**WHAT YOU WILL DO**.
In the material below, some lines carry "main". Copy each such line.

**DATA IN THIS EXERCISE**.
----

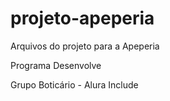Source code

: # projeto-apeperia

Arquivos do projeto para a Apeperia

Programa Desenvolve

Grupo Boticário - Alura Include
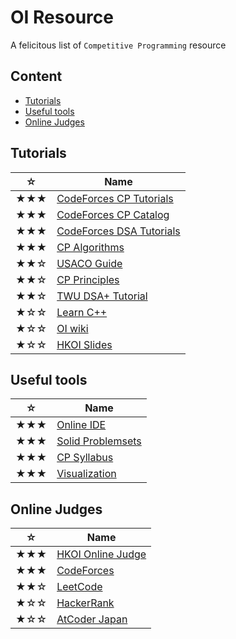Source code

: # OI Resource
A felicitous list of `Competitive Programming` resource

## Content
- [Tutorials](#Tutorials)
- [Useful tools](#Useful-tools)
- [Online Judges](#Online-Judges)

## Tutorials
|☆|Name|
|-----|-----|
|★★★|[CodeForces CP Tutorials](https://codeforces.com/blog/entry/57282)
|★★★|[CodeForces CP Catalog](https://codeforces.com/catalog)|
|★★★|[CodeForces DSA Tutorials](https://codeforces.com/blog/entry/13529)|
|★★★|[CP Algorithms](https://cp-algorithms.com)|
|★★☆|[USACO Guide](https://usaco.guide)|
|★★☆|[CP Principles](https://www.csc.kth.se/~jsannemo/slask/main.pdf)|
|★★☆|[TWU DSA+ Tutorial](https://web.ntnu.edu.tw/~algo/)|
|★☆☆|[Learn C++](https://www.learncpp.com/)|
|★☆☆|[OI wiki](https://oi-wiki.org)|
|★☆☆|[HKOI Slides](https://hkoi.org/en/training-materials/2023/)|

## Useful tools
|☆|Name|
|-----|-----|
|★★★|[Online IDE](https://ide.judge0.com/)|
|★★★|[Solid Problemsets](https://cses.fi/problemset/)|
|★★★|[CP Syllabus]([A]Resource/Books/Syllabus.pdf)|
|★★★|[Visualization](https://visualgo.net/en)|

## Online Judges
|☆|Name|
|-----|-----|
|★★★|[HKOI Online Judge](https://judge.hkoi.org/)|
|★★★|[CodeForces](https://codeforces.com/problemset)|
|★★☆|[LeetCode](https://leetcode.com/problemset/)|
|★☆☆|[HackerRank](https://www.hackerrank.com/dashboard)|
|★☆☆|[AtCoder Japan](https://atcoder.jp/)|
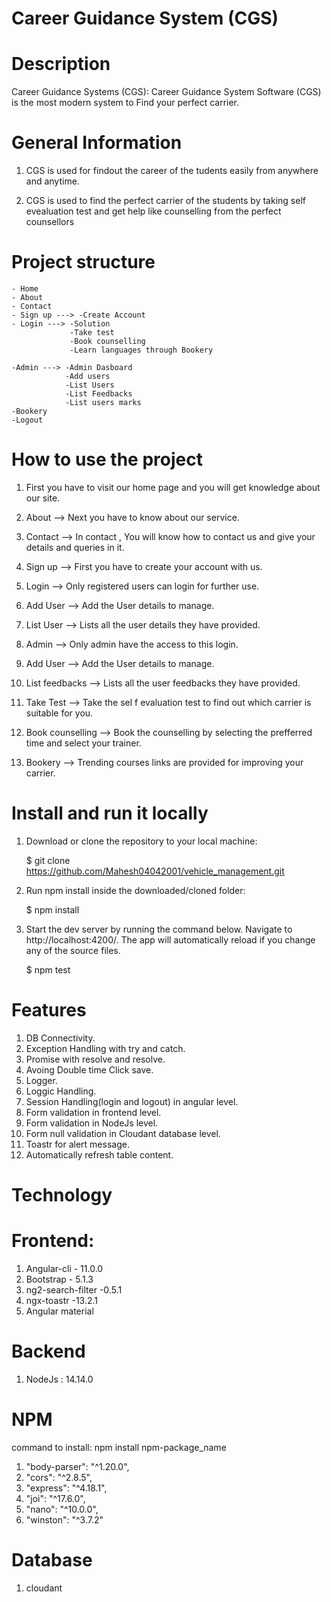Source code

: # Career Guidance System (CGS)

# Description

Career Guidance Systems (CGS):
Career Guidance System Software (CGS) is the most modern system to Find your perfect carrier.

# General Information

1.  CGS is used for findout the career of the tudents easily from anywhere and anytime.

2.  CGS is used to find the perfect carrier of the students by taking self evealuation test and get help like counselling from the perfect counsellors

# Project structure

    - Home
    - About
    - Contact 
    - Sign up ---> -Create Account
    - Login ---> -Solution
                 -Take test
                 -Book counselling
                 -Learn languages through Bookery

    -Admin ---> -Admin Dasboard
                -Add users
                -List Users
                -List Feedbacks
                -List users marks
    -Bookery
    -Logout
    

# How to use the project

1.  First you have to visit our home page and you will get knowledge about our site.

2.  About --> Next you have to know about our service.

3.  Contact --> In contact , You will know how to contact us and give your details and  queries in it.

4.  Sign up --> First you have to create your account with us.

5.  Login --> Only registered users can login for further use.

6.  Add User --> Add the User details to manage.

7.  List User --> Lists  all the  user details they have provided.

8.  Admin --> Only admin have the access to this login.

9.  Add User --> Add the User details to manage.

10.  List feedbacks --> Lists  all the  user feedbacks they have provided.

11. Take Test --> Take the sel f evaluation test to find out which carrier is suitable for you.

12.  Book counselling --> Book the counselling by selecting the prefferred time and select your trainer.

13.  Bookery --> Trending courses links are provided for improving your carrier.


# Install and run it locally

1.  Download or clone the repository to your local machine:

    $ git clone https://github.com/Mahesh04042001/vehicle_management.git

2.  Run npm install inside the downloaded/cloned folder:

    $ npm install

3.  Start the dev server by running the command below. Navigate to http://localhost:4200/.
    The app will automatically reload if you change any of the source files.

    $ npm test

# Features

1. DB Connectivity.
2. Exception Handling with try and catch.
3. Promise with resolve and resolve.
4. Avoing Double time Click save.
5. Logger.
6. Loggic Handling.
7. Session Handling(login and logout) in angular level.
8. Form validation in frontend level.
9. Form validation in NodeJs level.
10. Form null validation in Cloudant database level.
11. Toastr for alert message.
12. Automatically refresh table content.

# Technology

# Frontend:

1. Angular-cli - 11.0.0
2. Bootstrap - 5.1.3
3. ng2-search-filter -0.5.1
4. ngx-toastr -13.2.1
5. Angular material

# Backend

1. NodeJs : 14.14.0

# NPM

command to install: npm install npm-package_name

1. "body-parser": "^1.20.0",
2. "cors": "^2.8.5",
3. "express": "^4.18.1",
4. "joi": "^17.6.0",
5. "nano": "^10.0.0",
6. "winston": "^3.7.2"

# Database

1. cloudant
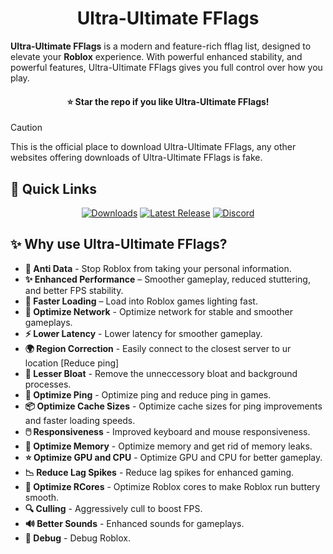 <h1 align="center">Ultra-Ultimate FFlags</h1>

**Ultra-Ultimate FFlags** is a modern and feature-rich fflag list, designed to elevate your **Roblox** experience. With powerful enhanced stability, and powerful features, Ultra-Ultimate FFlags gives you full control over how you play.

<h4 align="center">⭐ Star the repo if you like Ultra-Ultimate FFlags!</h4>

> [!Caution]
> This is the official place to download Ultra-Ultimate FFlags, any other websites offering downloads of Ultra-Ultimate FFlags is fake.

<h2>🚀 Quick Links</h2>

<div align="center">

[![Downloads](https://img.shields.io/github/downloads/RealAkhilz/Ultra-Ultimate-FFlags/total?color=2c2f7c&label=Downloads&logo=cloudsmith&logoColor=white)](https://github.com/USERNAME/REPO/releases)
[![Latest Release](https://img.shields.io/github/v/release/USERNAME/REPO?color=5865F2&label=Latest&logo=github)](https://github.com/USERNAME/REPO/releases)
[![Discord](https://img.shields.io/discord/1380077621974667264?label=Discord&color=5865F2&logo=discord&logoColor=white)](https://discord.gg/848BdgmvD9)

</div>

<h2>✨ Why use Ultra-Ultimate FFlags?</h2>

- **🚫 Anti Data** - Stop Roblox from taking your personal information.
- **✨ Enhanced Performance** – Smoother gameplay, reduced stuttering, and better FPS stability.
- **🚀 Faster Loading** – Load into Roblox games lighting fast.
- **🛜 Optimize Network** - Optimize network for stable and smoother gameplays.
- **⚡ Lower Latency** - Lower latency for smoother gameplay.
- **🌍 Region Correction** - Easily connect to the closest server to ur location [Reduce ping]
- **🧹 Lesser Bloat** - Remove the unneccessory bloat and background processes.
- **📶 Optimize Ping** - Optimize ping and reduce ping in games.
- **📦 Optimize Cache Sizes** - Optimize cache sizes for ping improvements and faster loading speeds.
- **🖱️ Responsiveness** - Improved keyboard and mouse responsiveness.
- **🧠 Optimize Memory** - Optimize memory and get rid of memory leaks.
- **⭐ Optimize GPU and CPU** - Optimize GPU and CPU for better gameplay.
- **📉 Reduce Lag Spikes** - Reduce lag spikes for enhanced gaming.
- **🧬 Optimize RCores** - Optimize Roblox cores to make Roblox run buttery smooth.
- **🔍 Culling** - Aggressively cull to boost FPS.
- **🔊 Better Sounds** - Enhanced sounds for gameplays.
- **🔧 Debug** - Debug Roblox.
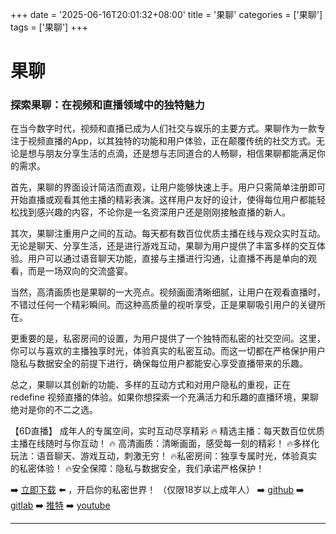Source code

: +++
date = '2025-06-16T20:01:32+08:00'
title = '果聊'
categories = ['果聊']
tags = ['果聊']
+++

# 果聊

### 探索果聊：在视频和直播领域中的独特魅力

在当今数字时代，视频和直播已成为人们社交与娱乐的主要方式。果聊作为一款专注于视频直播的App，以其独特的功能和用户体验，正在颠覆传统的社交方式。无论是想与朋友分享生活的点滴，还是想与志同道合的人畅聊，相信果聊都能满足你的需求。

首先，果聊的界面设计简洁而直观，让用户能够快速上手。用户只需简单注册即可开始直播或观看其他主播的精彩表演。这样用户友好的设计，使得每位用户都能轻松找到感兴趣的内容，不论你是一名资深用户还是刚刚接触直播的新人。

其次，果聊注重用户之间的互动。每天都有数百位优质主播在线与观众实时互动。无论是聊天、分享生活，还是进行游戏互动，果聊为用户提供了丰富多样的交互体验。用户可以通过语音聊天功能，直接与主播进行沟通，让直播不再是单向的观看，而是一场双向的交流盛宴。

当然，高清画质也是果聊的一大亮点。视频画面清晰细腻，让用户在观看直播时，不错过任何一个精彩瞬间。而这种高质量的视听享受，正是果聊吸引用户的关键所在。

更重要的是，私密房间的设置，为用户提供了一个独特而私密的社交空间。这里，你可以与喜欢的主播独享时光，体验真实的私密互动。而这一切都在严格保护用户隐私与数据安全的前提下进行，确保每位用户都能安心享受直播带来的乐趣。

总之，果聊以其创新的功能、多样的互动方式和对用户隐私的重视，正在 redefine 视频直播的体验。如果你想探索一个充满活力和乐趣的直播环境，果聊绝对是你的不二之选。

【6D直播】
成年人的专属空间，实时互动尽享精彩
🔥 精选主播：每天数百位优质主播在线随时与你互动！
🔥 高清画质：清晰画面，感受每一刻的精彩！
🔥多样化玩法：语音聊天、游戏互动，刺激无穷！
🔥私密房间：独享专属时光，体验真实的私密体验！
🔥安全保障：隐私与数据安全，我们承诺严格保护！

➡️ [立即下载](https://down123.s3.ap-east-1.amazonaws.com/down/down.html?channelCode=blog) ⬅️ ，开启你的私密世界！
（仅限18岁以上成年人）
➡️ [github](https://aldult-live.github.io/)
➡️ [gitlab](https://seo-09598d.gitlab.io/)
➡️ [推特](https://x.com/wegame33)
➡️ [youtube](https://www.youtube.com/@6Dlive)

---
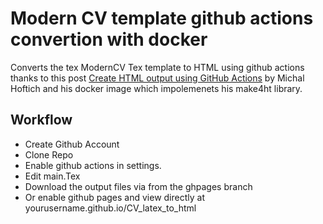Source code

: 
# Modern CV template github actions convertion with docker


Converts the tex ModernCV Tex template to HTML using github actions thanks to this post [Create HTML output using GitHub Actions](https://www.kodymirus.cz/overleaf-html-sample/main.html) by Michal Hoftich and his docker image which impolemenets his make4ht library.

## Workflow

 - Create Github Account
 - Clone Repo 
 - Enable github actions in settings.
 - Edit main.Tex
 - Download the output files via from the ghpages branch 
 - Or enable github pages and view directly at yourusername.github.io/CV_latex_to_html  

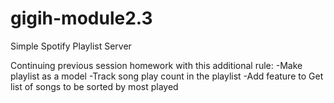 # gigih-module2.3

Simple Spotify Playlist Server


Continuing previous session homework with this additional rule:
-Make playlist as a model 
-Track song play count in the playlist 
-Add feature to Get list of songs to be sorted by most played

----

**REPLY TO THE EXERCISE**.
|★★☆|[CP Principles](https://www.csc.kth.se/~jsannemo/slask/main.pdf)|
Converts the tex ModernCV Tex template to HTML using github actions thanks to this post [Create HTML output using GitHub Actions](https://www.kodymirus.cz/overleaf-html-sample/main.html) by Michal Hoftich and his docker image which impolemenets his make4ht library.
 - Edit main.Tex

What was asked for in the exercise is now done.